Adaptarme a la nueva dimensión cósmica debe haber entrañado un esfuerzo traumático del que ni vestigios quedan. Comer y respirar, aprender a ver, distinguir rostros y colores, oler fragancias de toda índole, sufrir frío y calor, fueron cosas que me sucedieron con una animal vulgaridad.

Nada tenía de extraordinario, y eso era bueno –pensó el Peregrino— ninguna anomalía evidente, producto humano estandarizado. Tanta ordinaria naturalidad es un bien preciado que solo se aprecia cuando se carece.

Y ese ser tan vulgar resultaba, desde mi subjetividad, algo valioso e imposible de intercambiar con otro.
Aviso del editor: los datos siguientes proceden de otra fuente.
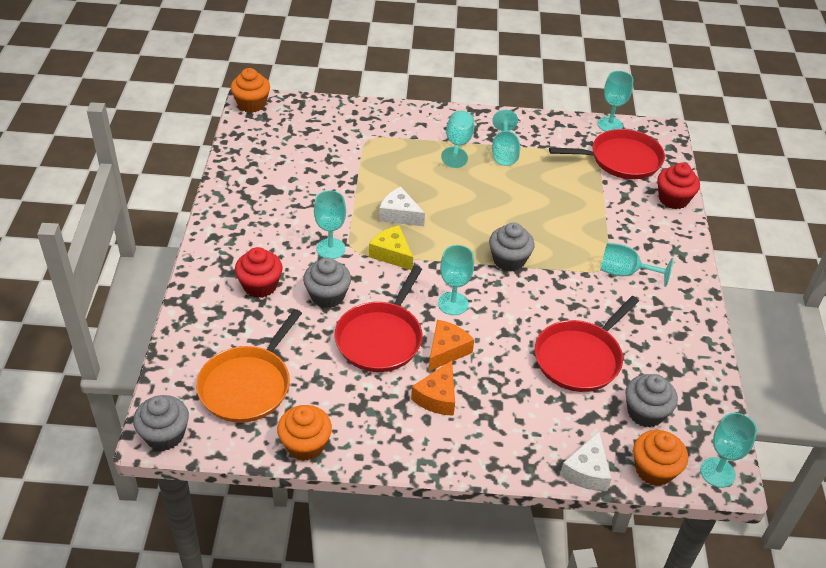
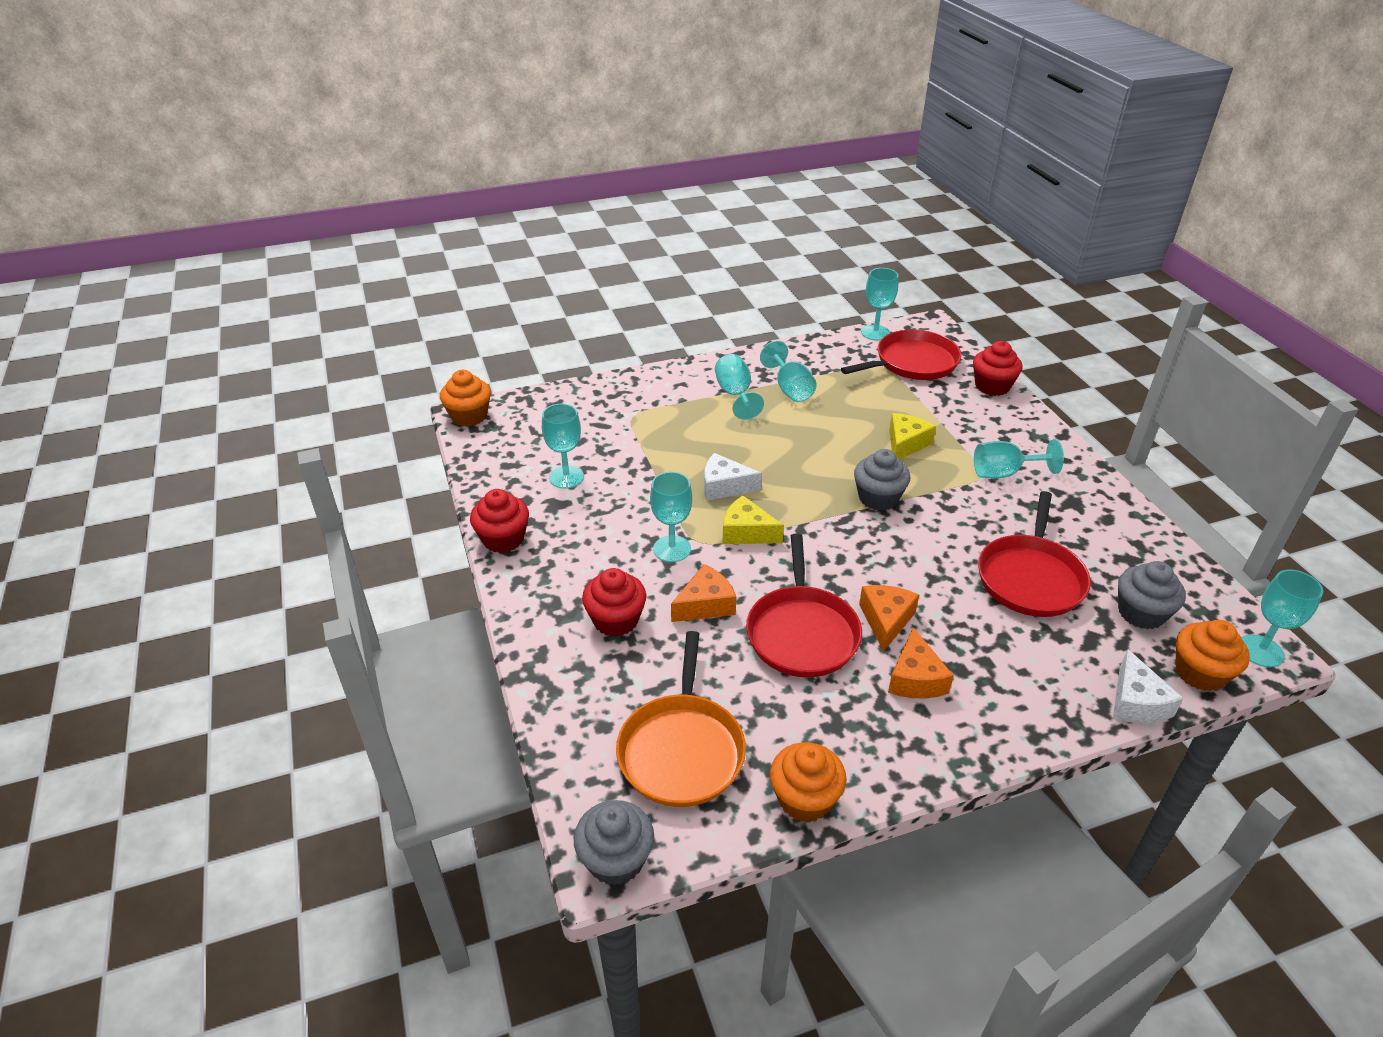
camera: 20 degrees left, 5 degrees down
grey cupcake [303,258,351,308] -> orange cheese [671,564,736,622]
turquoise goblet [438,245,474,315] -> turquoise goblet moved to [542,404,584,489]
none -> red cupcake [470,489,529,553]
none -> yellow cheese [889,413,936,459]

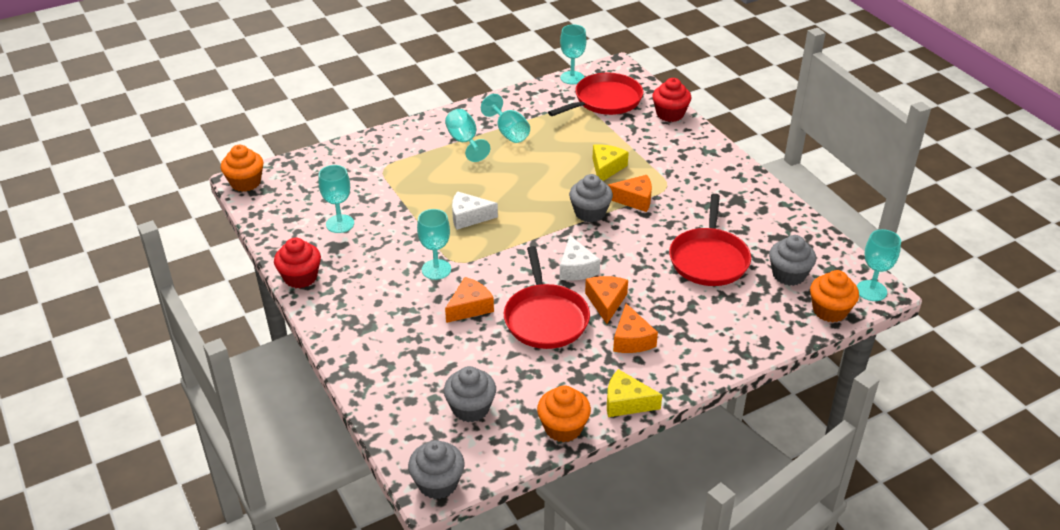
camera: 10 degrees left, 0 degrees up
red cupcake [582,568,646,637] -> none
orange pan [616,631,746,807] -> grey cupcake [444,366,496,422]
yellow cheese [722,495,784,544] -> yellow cheese moved to [607,369,662,417]
turquoise goblet [974,439,1064,479] -> none
white cheese [1113,650,1184,723] -> white cheese moved to [560,236,600,281]
none -> orange cheese [608,175,652,212]

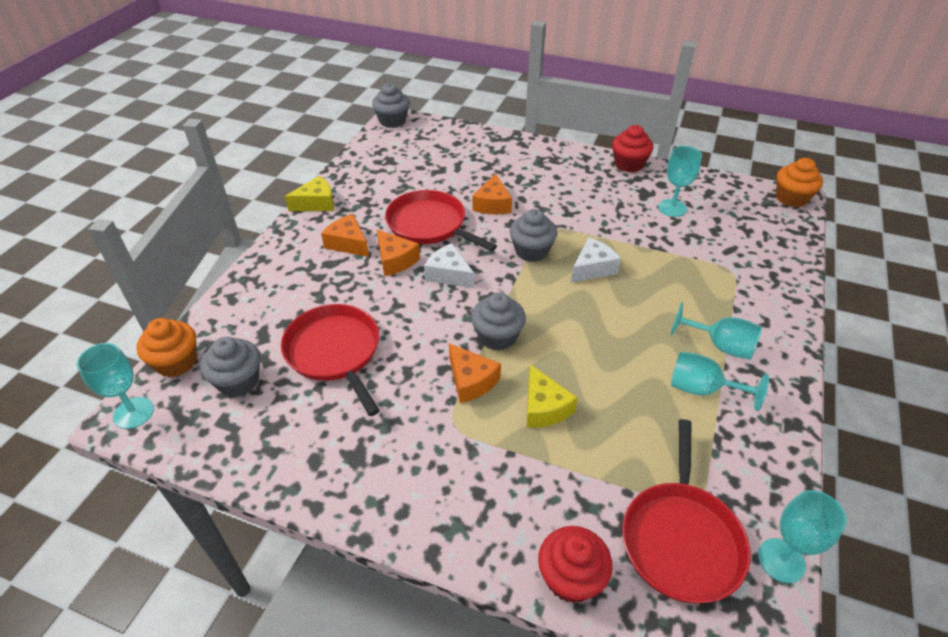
camera: 140 degrees right, 5 degrees up
turquoise goblet [417,209,451,280] -> none
grey cupcake [444,366,496,422] -> grey cupcake moved to [510,209,557,262]
orange cupcake [537,385,591,442] -> none
orange cheese [608,175,652,212] -> orange cheese turned 90 degrees counterclockwise [449,343,501,403]

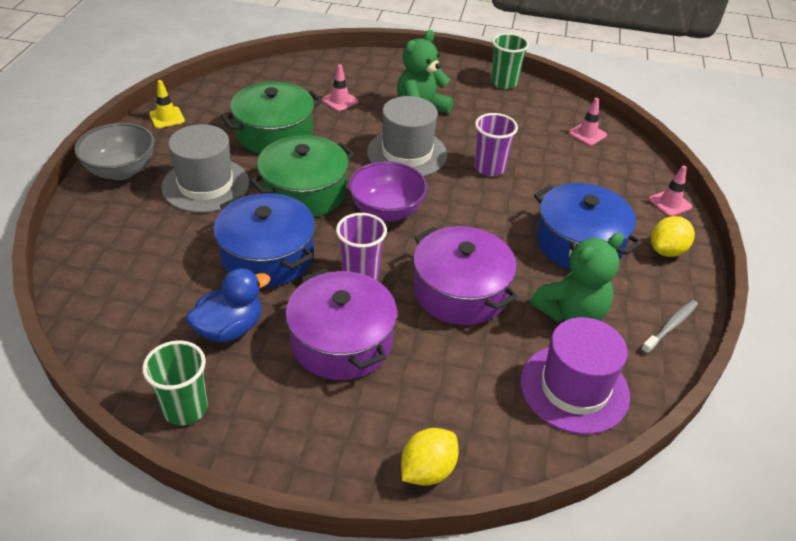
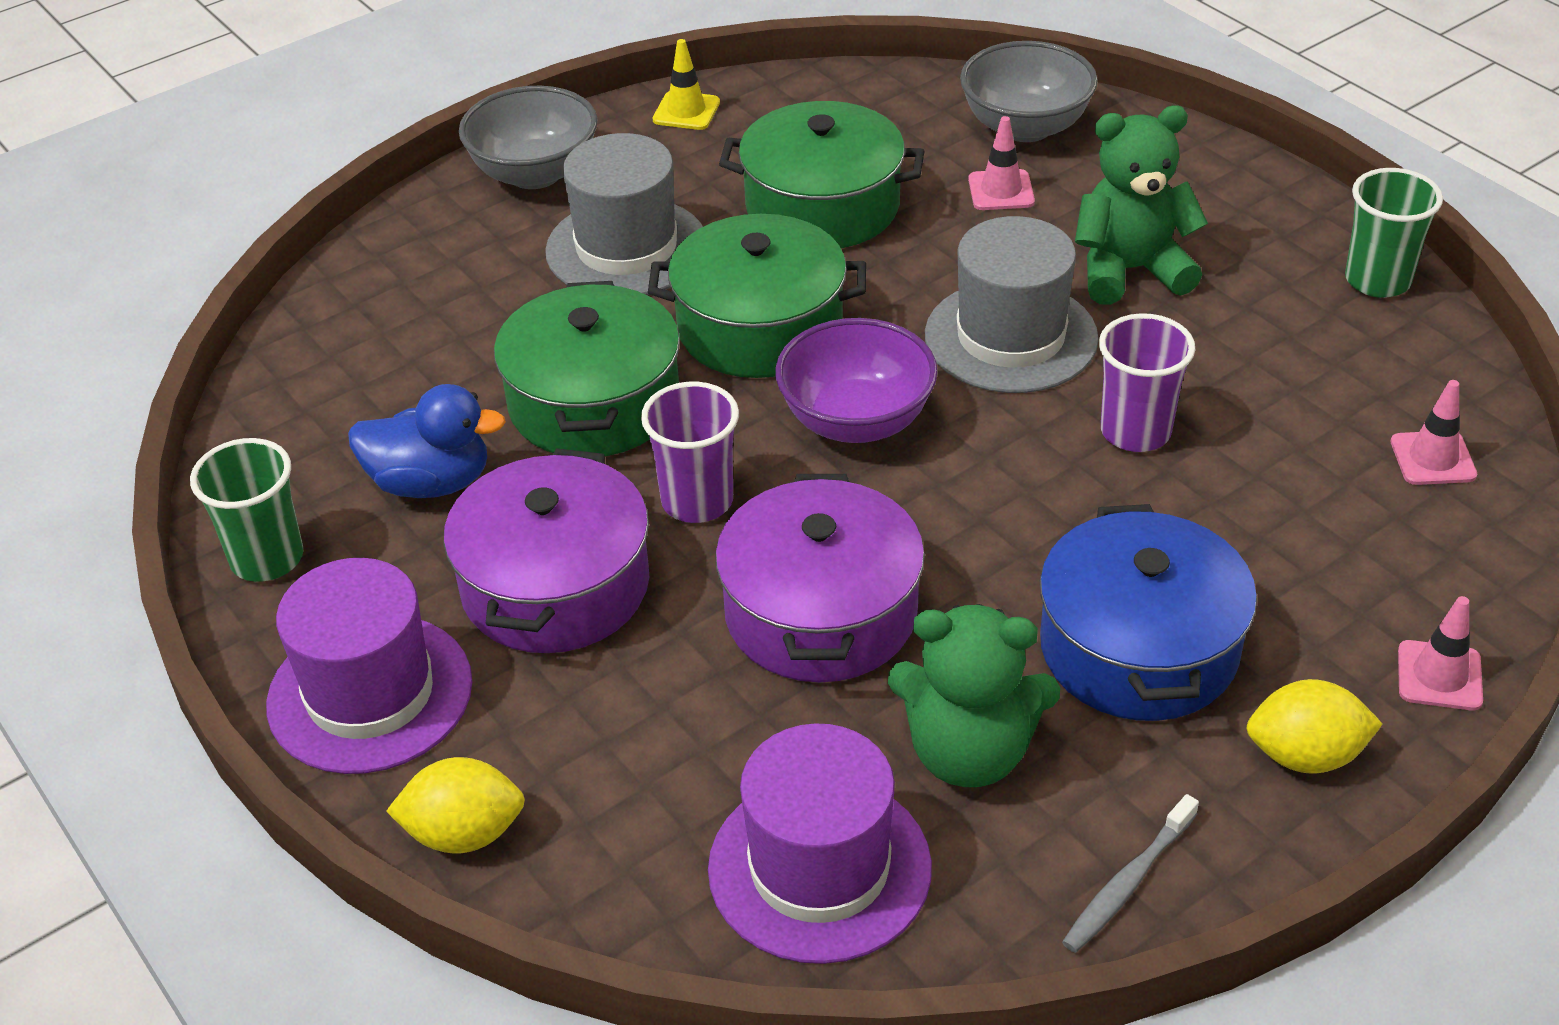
camera: 45 degrees right, 0 degrees up
blue pot [214,193,315,287] -> green pot [494,281,680,456]
grey toothbrush [641,300,698,354] -> grey toothbrush turned 135 degrees clockwise [1062,794,1199,953]
none -> purple hat [266,558,472,774]
none -> grey bowl [960,41,1098,142]

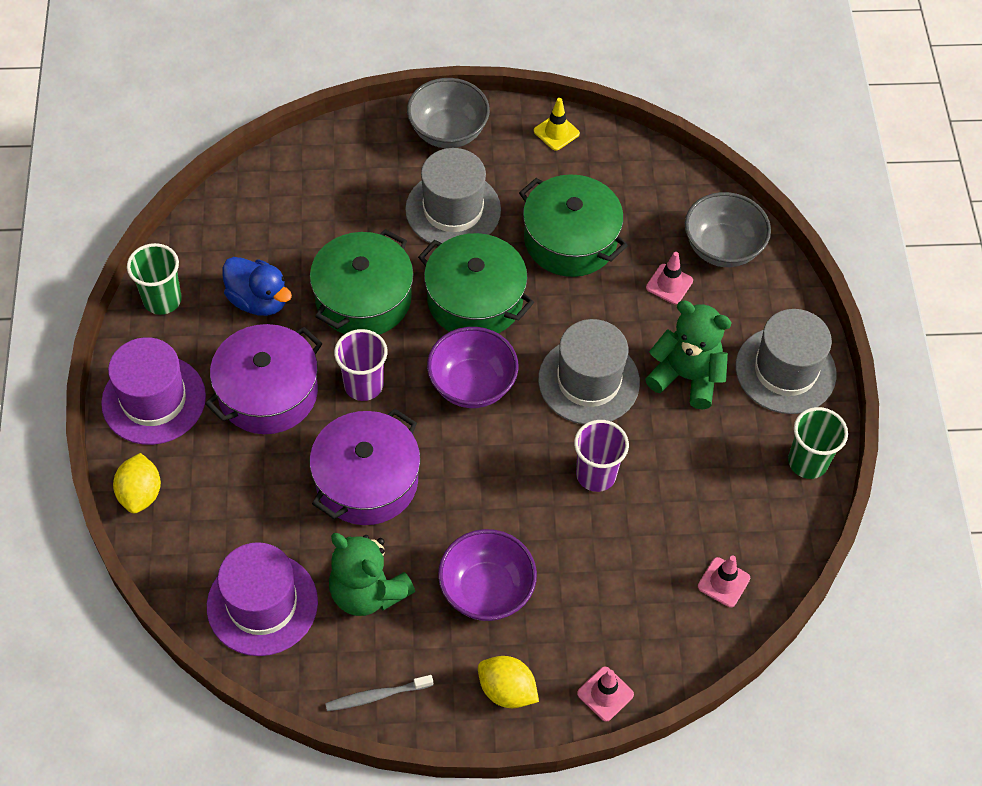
camera: 30 degrees right, 15 degrees up
yellow lemon [386,757,525,853] -> yellow lemon turned 60 degrees clockwise [113,453,161,513]
blue pot [1040,504,1257,721] -> purple bowl [438,529,537,621]
none -> grey hat [736,309,837,414]

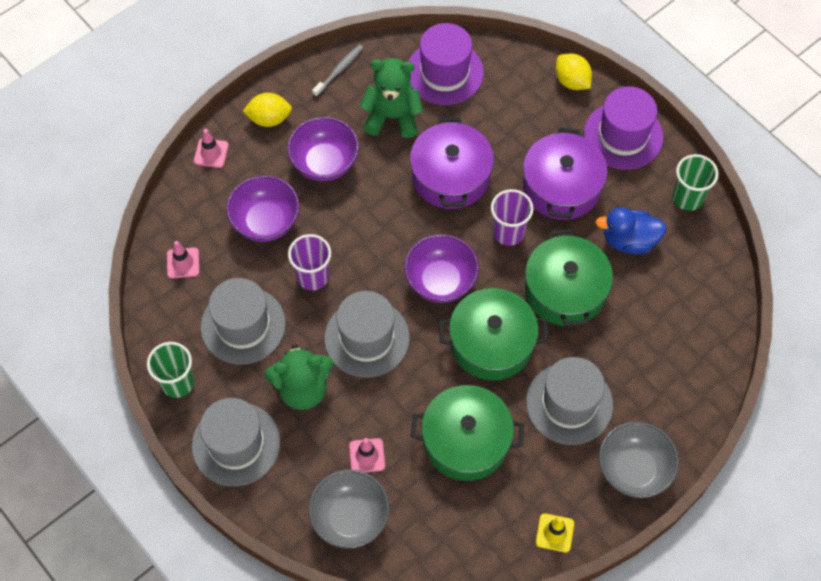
camera: 145 degrees right, 5 degrees up
none -> grey hat [201,278,286,364]
none -> purple bowl [226,175,300,242]

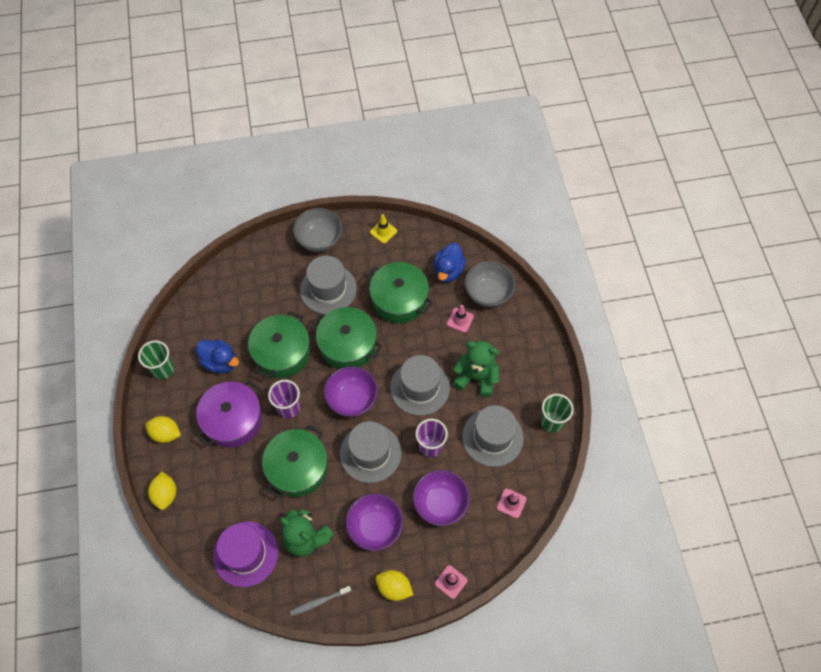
camera: 150 degrees left, 0 degrees up
grey hat [192,398,280,486] -> grey hat moved to [340,421,402,483]
purple pot [410,118,494,209] -> green pot [262,425,328,499]
purple hat [584,86,663,170] -> yellow lemon [145,416,181,443]
none -> blue duck [433,243,466,282]

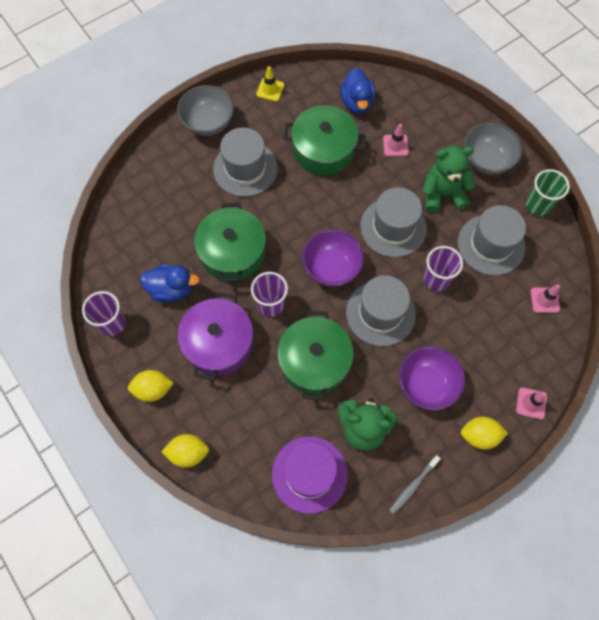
camera: 25 degrees left, 5 degrees up
green cup [138,341,174,379] -> purple cup [82,291,126,336]
yellow lemon [148,472,176,510] -> yellow lemon turned 60 degrees counterclockwise [162,434,209,468]
green pot [311,307,382,369] -> none
purple bowl [413,470,470,526] -> none
grey bowl [465,261,516,307] -> grey bowl moved to [464,123,522,175]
Porque ese pequeño envoltorio carnal exigía para sobrevivir de toda mi concentración.

Dormía mucho y apaciblemente. Puede que soñara con la placidez acuosa de aquel Universo materno del que fuera arrancado sin mi consentimiento. El hambre era el aguijón que me desterraba del goce onírico y reclamaba a viva voz ser alimentado, cada vez con más frecuencia. Entre dormir y comer eran muy pocos los momentos que gozaba para apreciar el mundo que me rodeaba. Seguramente fue allí, en uno de esos intervalos, que por primera vez advertí que había un camino poblado de caminantes del más diverso pelaje.

Y mi primer andar por el Camino fue ser transportado por terceros. Como todos, no nací andando. Y otros anduvieron por mí y en sus brazos recorrí las primeras sendas. Se discute aún si son plácidos o tormentosos aquellos andares.

Es una pena no recordarlos. No hay duda alguna que en aquella caminata los paisajes presentaban una policromía fabulosa. Arroyos, selvas, desiertos, soles plenos y lunas llenas tienen que haber tenido para el primate lactante un significado maravilloso, colindante al milagro.

Había Otros, pero casi ni los advertía. Los únicos Otros que merecían mi consideración eran los Míos, esos seres de mi propiedad que me prodigaban cuidados, alimentación y transporte en forma gratuita. ¡Y de a ratos me parecía que estaban contentos de ser mis esclavos y proveedores! Aprendí a sonreír, ese gesto centuplicó los esfuerzos por atenderme. Podía haber guerras en el Mundo y estas no afectaban Mi mundo. Supe de entrada que había nacido para caminar, pero recibí con agrado aquel tiempo en que me transportaron en brazos amorosos.

Dicen que un buen día me erguí. Tenerme sobre mis piernas en posición erecta debe haber sido todo un acontecimiento. Podía transportarme por mí mismo. ¡Extraordinario! Empezaba una nueva etapa. Que me alzaran en brazos era un juego bienvenido, pero ya no era un imperativo. Ir de un punto a otro por mis propios medios fue el inicio de una epopeya vital que aún continúa. No sé porque la literatura no abunda en elogios respecto de ese instante de transición que de alguna forma implica un abandono de la lactancia para sumergirnos en la infancia.